Killeen ISD Superintendent John Craft was the guest speaker July 27 at the Harker Heights Rotary Club meeting.
The Killeen Independent School District encompasses Fort Hood, all of Harker Heights, Killeen and Nolanville.
The Killeen ISD remains as the 26th largest school district in the state of Texas with 32 elementary schools, 11 middle schools, four high schools, an early college high school, plus several specialized campuses in which there is exponential growth.
“We’re seeing more of a natural growth rate of about 1.5 percent per year. To put that in perspective, it means we’re adding about 400 to 500 new students each year,” Craft said.
This school year, the district is opening two new campuses.
Student population is predicted to be over 44,200 students in the 2017-18 school year.
Mobility rate for the Killeen ISD is at 30 percent. The state average mobility rate is 16 percent.
“We actually have one of the highest mobility rates in the nation,” Craft said.
“This brings up a question that we ask every day,” Craft said. “How do we put in place the support and intervention systems to combat the effects of mobility on students and their families?”
District officials are keeping a close eye on their affiliation with the military. Data provided by KISD indicates that 39 percent of students’ district-wide has a parent who is connected to Fort Hood in some way.

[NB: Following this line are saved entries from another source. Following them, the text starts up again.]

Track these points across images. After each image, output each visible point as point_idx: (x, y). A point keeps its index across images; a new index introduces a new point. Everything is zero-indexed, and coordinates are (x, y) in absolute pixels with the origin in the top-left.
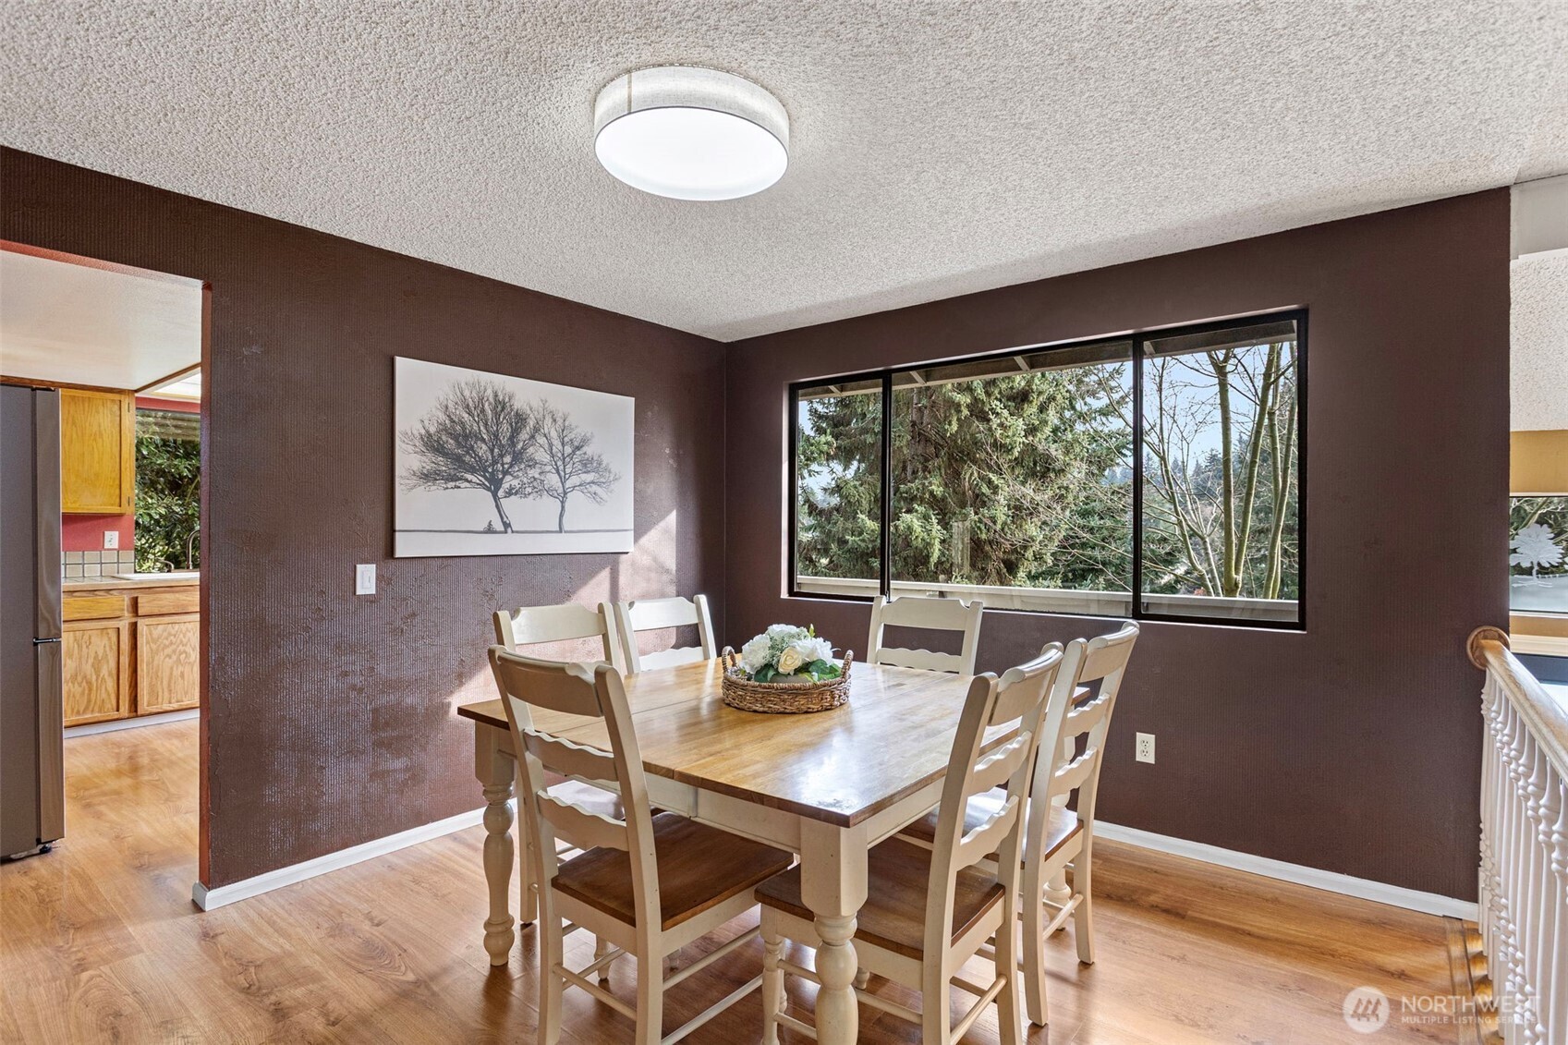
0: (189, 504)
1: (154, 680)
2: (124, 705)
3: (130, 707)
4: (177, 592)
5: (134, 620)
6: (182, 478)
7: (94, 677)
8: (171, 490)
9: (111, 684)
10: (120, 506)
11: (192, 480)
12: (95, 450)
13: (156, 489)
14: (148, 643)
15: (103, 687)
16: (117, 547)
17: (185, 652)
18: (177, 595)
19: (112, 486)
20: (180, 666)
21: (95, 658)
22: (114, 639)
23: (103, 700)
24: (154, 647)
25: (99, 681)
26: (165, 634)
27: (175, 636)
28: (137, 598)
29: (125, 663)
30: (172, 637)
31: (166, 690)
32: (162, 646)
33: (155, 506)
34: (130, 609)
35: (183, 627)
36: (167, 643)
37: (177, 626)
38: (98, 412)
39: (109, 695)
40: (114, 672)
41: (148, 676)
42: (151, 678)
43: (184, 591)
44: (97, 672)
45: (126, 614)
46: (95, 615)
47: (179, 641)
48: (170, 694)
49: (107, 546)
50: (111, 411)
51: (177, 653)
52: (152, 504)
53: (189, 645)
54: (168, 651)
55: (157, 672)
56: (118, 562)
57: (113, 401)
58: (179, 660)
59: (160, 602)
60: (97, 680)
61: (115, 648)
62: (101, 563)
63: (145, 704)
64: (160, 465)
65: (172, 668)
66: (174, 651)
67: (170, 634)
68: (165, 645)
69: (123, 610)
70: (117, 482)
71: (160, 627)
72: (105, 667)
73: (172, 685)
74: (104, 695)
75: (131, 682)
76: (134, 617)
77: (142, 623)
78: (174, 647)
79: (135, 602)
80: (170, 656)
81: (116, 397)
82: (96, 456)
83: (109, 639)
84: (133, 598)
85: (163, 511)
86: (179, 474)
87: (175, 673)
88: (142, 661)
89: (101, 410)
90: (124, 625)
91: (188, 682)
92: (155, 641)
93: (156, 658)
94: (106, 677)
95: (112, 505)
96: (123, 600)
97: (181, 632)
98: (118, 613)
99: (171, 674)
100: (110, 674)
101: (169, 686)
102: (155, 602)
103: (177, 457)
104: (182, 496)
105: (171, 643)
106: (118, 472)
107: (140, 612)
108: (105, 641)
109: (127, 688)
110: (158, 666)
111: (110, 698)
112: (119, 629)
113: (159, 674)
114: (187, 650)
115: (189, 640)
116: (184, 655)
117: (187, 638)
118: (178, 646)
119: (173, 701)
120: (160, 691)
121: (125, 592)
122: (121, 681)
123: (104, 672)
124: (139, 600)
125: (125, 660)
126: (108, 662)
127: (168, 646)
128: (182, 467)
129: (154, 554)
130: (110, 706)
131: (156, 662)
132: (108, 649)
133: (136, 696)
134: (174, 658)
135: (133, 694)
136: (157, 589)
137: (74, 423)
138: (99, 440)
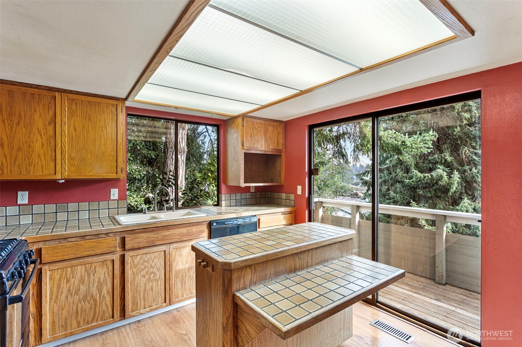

The number of staff members now stands at 6,440. Half of that number is teachers. The district maintains a pool of substitutes totaling 700 that brings the total number of staff to almost 7,000.
“Craft said,” We are the second local largest employer behind Fort Hood.”
“We are proposing an operating budget of $383 million for the coming school year. Seventy-nine cents of every dollar will go to the instruction of our students,” Craft said.
The downsizing of troop levels in the military has impacted the growth of the district, but statistics show that the current growth is continuing and is clearly from non-federally connected students. “This is why our expansion is to the south of Interstate 14,” Craft said.
In 2015, Killeen ISD opened its Early College High School that began at Central Texas College. The demand has increased so rapidly, the district had to move quickly to expand and have done so by consolidating the Smith Middle School building with the Audie Murphy Middle School facility.
Craft said, “The old Smith Middle School facility on Fort Hood now houses the ninth- and 10th-graders from the Early College High School. This coming year, we will be transporting the juniors in the Early College High School back to Central Texas College. We anticipate that 900 students will be enrolled. Three hundred of those will be at CTC. Students are already demonstrating tremendous success.”
Douse Elementary School, named in honor of the late KISD educator Alice Douse, will open this fall and will accommodate about 1,150 students. Roy J. Smith Middle School will also open this fall and will be the home campus for the middle school STEM program.
One of the Rotarians asked Craft if there were any plans to build another middle school off Warriors Path in the city of Harker Heights.
Craft responded, “The answer to that question is yes. Our strategic plan shows it coming on line in 2021-22. However, we are looking to expedite the new middle school to serve as an additional home for the STEM (Science, Technology, Engineering and Mathematics) program which is being housed at Roy J. Smith Middle School.”
When the application process was opened for enrollment in the middle school STEM program, district officials wanted to house about 400 students.
Over 1,200 students applied. There are currently 700 on a waiting list to get into the program.
“We did not anticipate that amount of interest,” Craft said.
Craft concluded his thoughts by praising the staff and students for their performance on academic testing during the past school year.